Whalebone vertebrae used as landscaping in Cape Porpoise since c. 1900, stolen last weekend.

I always assumed these whale jawbone begonia bed and the whale rib and vertebrae arbor were conceived when some poor departed whale washed ashore at Cape Porpoise in the 1920s but a few years ago I found a picture of Herbert Allen showing them off in the 1902 Midsummer Edition of The Wave. In the picture, the vine growing on the arbor was already quite mature, reaching just about to the top. The Allen’s lot was one of the first cottage lots sold by the Cape Porpoise Land Company in 1898 so the whalebones have been there almost as long as the cottage.
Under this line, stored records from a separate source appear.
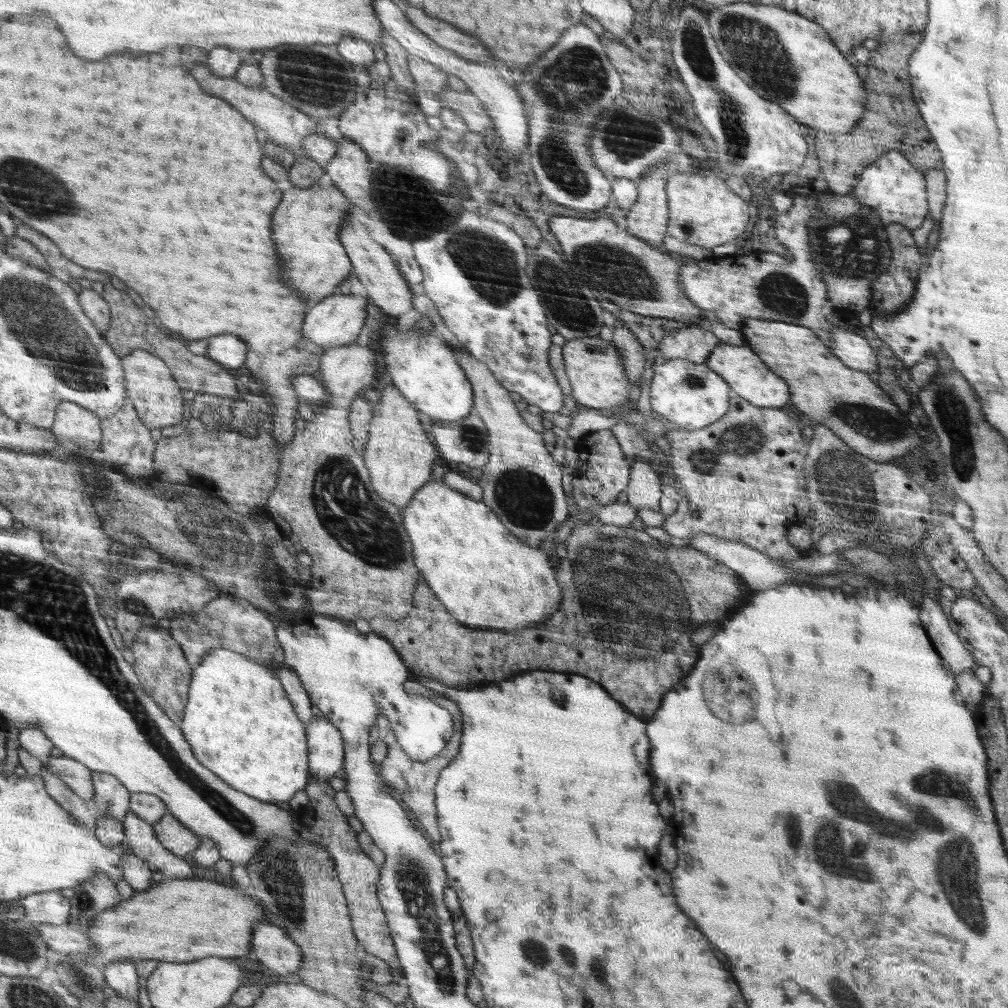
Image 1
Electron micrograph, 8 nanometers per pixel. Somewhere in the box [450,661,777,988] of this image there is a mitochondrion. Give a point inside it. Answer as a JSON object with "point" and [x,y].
{"point":[534,952]}

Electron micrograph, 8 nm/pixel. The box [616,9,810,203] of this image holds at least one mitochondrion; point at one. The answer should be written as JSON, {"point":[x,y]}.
{"point":[749,42]}

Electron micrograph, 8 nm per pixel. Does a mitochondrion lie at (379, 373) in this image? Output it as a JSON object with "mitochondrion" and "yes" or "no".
{"mitochondrion":"no"}

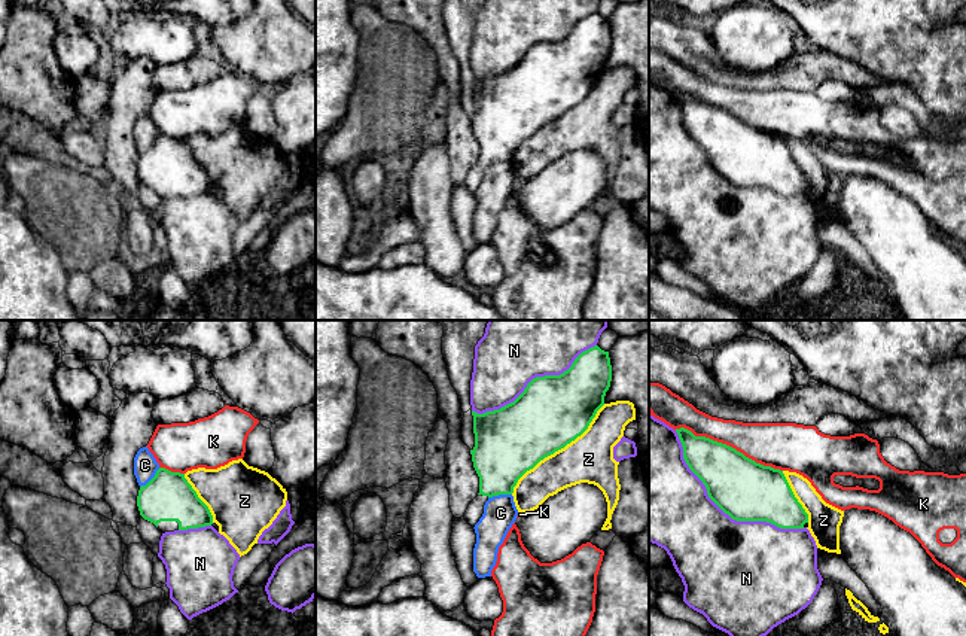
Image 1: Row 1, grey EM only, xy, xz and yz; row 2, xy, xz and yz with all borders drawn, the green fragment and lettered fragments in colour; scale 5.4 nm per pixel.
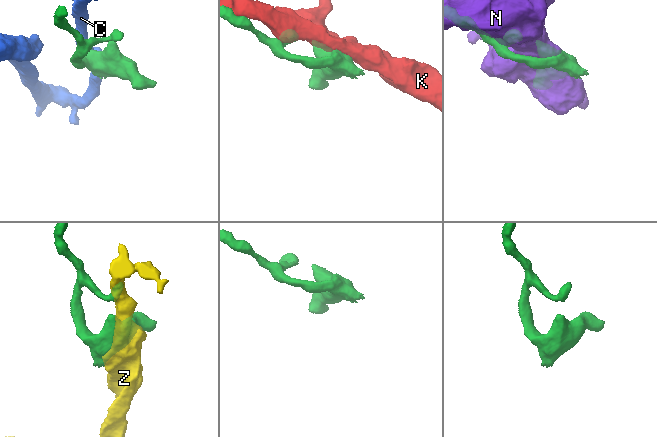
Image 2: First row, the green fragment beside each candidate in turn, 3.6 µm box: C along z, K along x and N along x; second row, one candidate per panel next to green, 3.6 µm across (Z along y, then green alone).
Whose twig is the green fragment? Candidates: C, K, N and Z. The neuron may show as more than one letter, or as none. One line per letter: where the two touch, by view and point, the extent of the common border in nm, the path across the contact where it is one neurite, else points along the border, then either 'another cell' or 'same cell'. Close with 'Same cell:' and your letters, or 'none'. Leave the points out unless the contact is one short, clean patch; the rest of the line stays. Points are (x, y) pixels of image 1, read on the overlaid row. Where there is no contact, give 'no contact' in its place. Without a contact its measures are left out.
C: contact xz (499, 493); length 130 nm; another cell
K: contact yz (728, 446); length 650 nm; another cell
N: contact yz (724, 511); length 900 nm; another cell
Z: contact xz (557, 450); length 700 nm; another cell
Same cell: none

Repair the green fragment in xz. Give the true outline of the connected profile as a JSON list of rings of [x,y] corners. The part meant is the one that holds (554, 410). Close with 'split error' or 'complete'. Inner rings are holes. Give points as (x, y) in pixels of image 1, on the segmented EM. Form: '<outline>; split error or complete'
[[[594,346],[582,352],[563,374],[533,378],[514,402],[500,410],[484,414],[472,411],[475,447],[470,454],[479,477],[479,493],[469,503],[464,520],[475,527],[490,497],[512,495],[518,480],[527,471],[580,436],[604,405],[610,381],[609,352]]]; split error

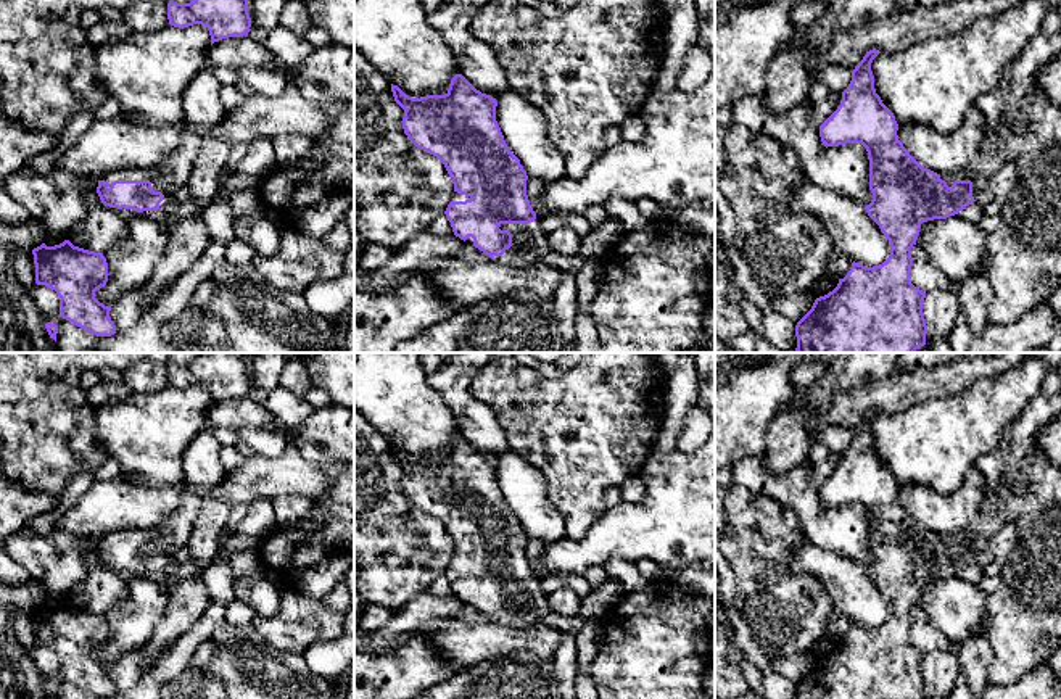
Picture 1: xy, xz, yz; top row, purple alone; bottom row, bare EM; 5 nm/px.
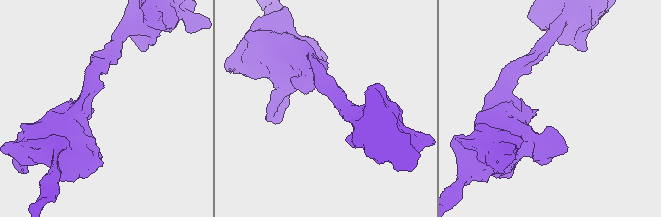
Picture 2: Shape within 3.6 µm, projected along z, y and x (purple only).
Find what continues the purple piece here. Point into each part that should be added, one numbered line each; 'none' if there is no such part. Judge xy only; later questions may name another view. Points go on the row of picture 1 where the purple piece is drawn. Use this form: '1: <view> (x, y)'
1: xy (174, 169)

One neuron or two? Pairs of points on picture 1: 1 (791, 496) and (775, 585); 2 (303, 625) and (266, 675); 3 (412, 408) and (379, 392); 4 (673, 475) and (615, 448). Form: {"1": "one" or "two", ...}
{"1": "two", "2": "two", "3": "one", "4": "two"}

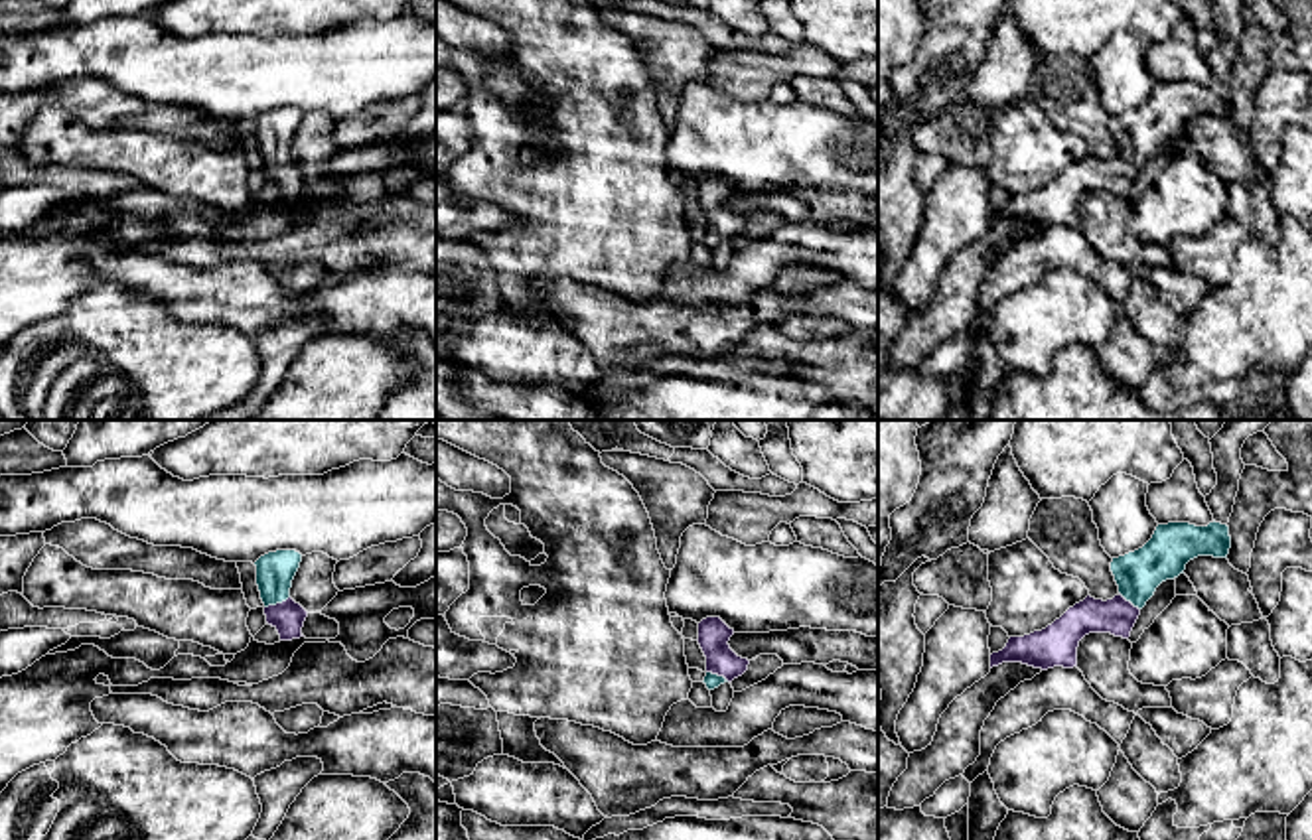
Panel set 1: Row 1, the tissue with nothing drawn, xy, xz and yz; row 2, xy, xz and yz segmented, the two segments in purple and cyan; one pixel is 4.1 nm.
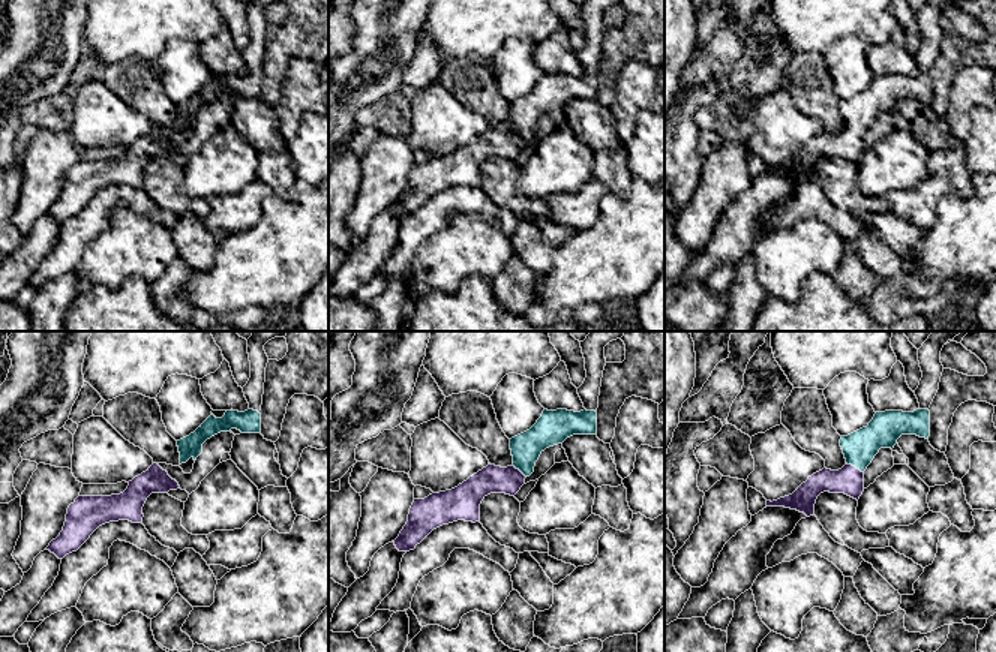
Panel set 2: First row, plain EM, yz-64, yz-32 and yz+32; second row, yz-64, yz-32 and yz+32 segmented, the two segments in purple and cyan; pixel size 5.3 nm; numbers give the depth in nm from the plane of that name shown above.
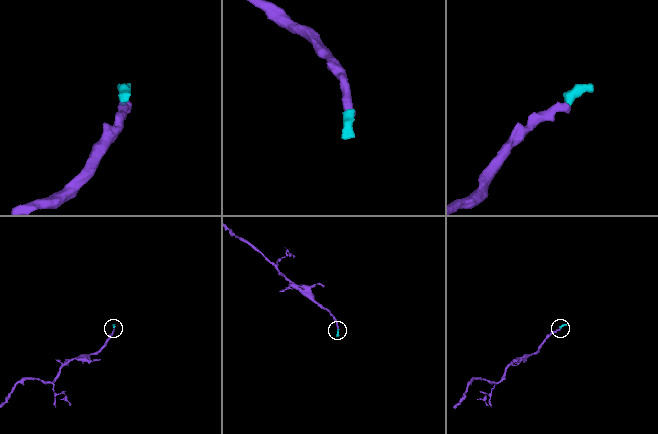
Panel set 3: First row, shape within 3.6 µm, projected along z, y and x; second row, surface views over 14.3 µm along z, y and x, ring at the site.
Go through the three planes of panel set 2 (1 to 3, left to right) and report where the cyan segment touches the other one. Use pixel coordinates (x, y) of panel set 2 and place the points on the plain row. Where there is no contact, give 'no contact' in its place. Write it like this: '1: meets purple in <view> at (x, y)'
1: no contact
2: meets purple in yz-32 at (519, 135)
3: meets purple in yz+32 at (854, 131)

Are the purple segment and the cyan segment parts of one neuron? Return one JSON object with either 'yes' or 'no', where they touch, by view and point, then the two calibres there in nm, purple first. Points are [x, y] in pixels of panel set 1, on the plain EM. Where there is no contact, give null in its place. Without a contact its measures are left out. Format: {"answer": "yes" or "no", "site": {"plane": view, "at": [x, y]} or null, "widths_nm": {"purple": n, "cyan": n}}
{"answer": "yes", "site": {"plane": "xy", "at": [277, 162]}, "widths_nm": {"purple": 130, "cyan": 160}}

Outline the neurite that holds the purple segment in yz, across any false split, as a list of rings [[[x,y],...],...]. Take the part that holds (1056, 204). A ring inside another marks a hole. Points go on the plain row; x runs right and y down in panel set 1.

The giant gaping jaw encloses a bed of beautiful tuberous begonias each summer. This structure is said to have come from one of the largest whales ever killed off Massachusetts and was brought to Maine at great trouble and expense shortly after the cottages were built. Three pairs of ribs form an arch over the walk entering the grounds of the Allen Estate. Besides the ribs and jawbones two large vertebrae, each as big as an ordinary lawn chair, sit on the lawn.

One of the vertebrae was stolen last weekend. It has been in that location since before the 1902 Midsummer Wave was printed. Please be on the lookout for it and message me if you have any information about the theft or want to quietly return it.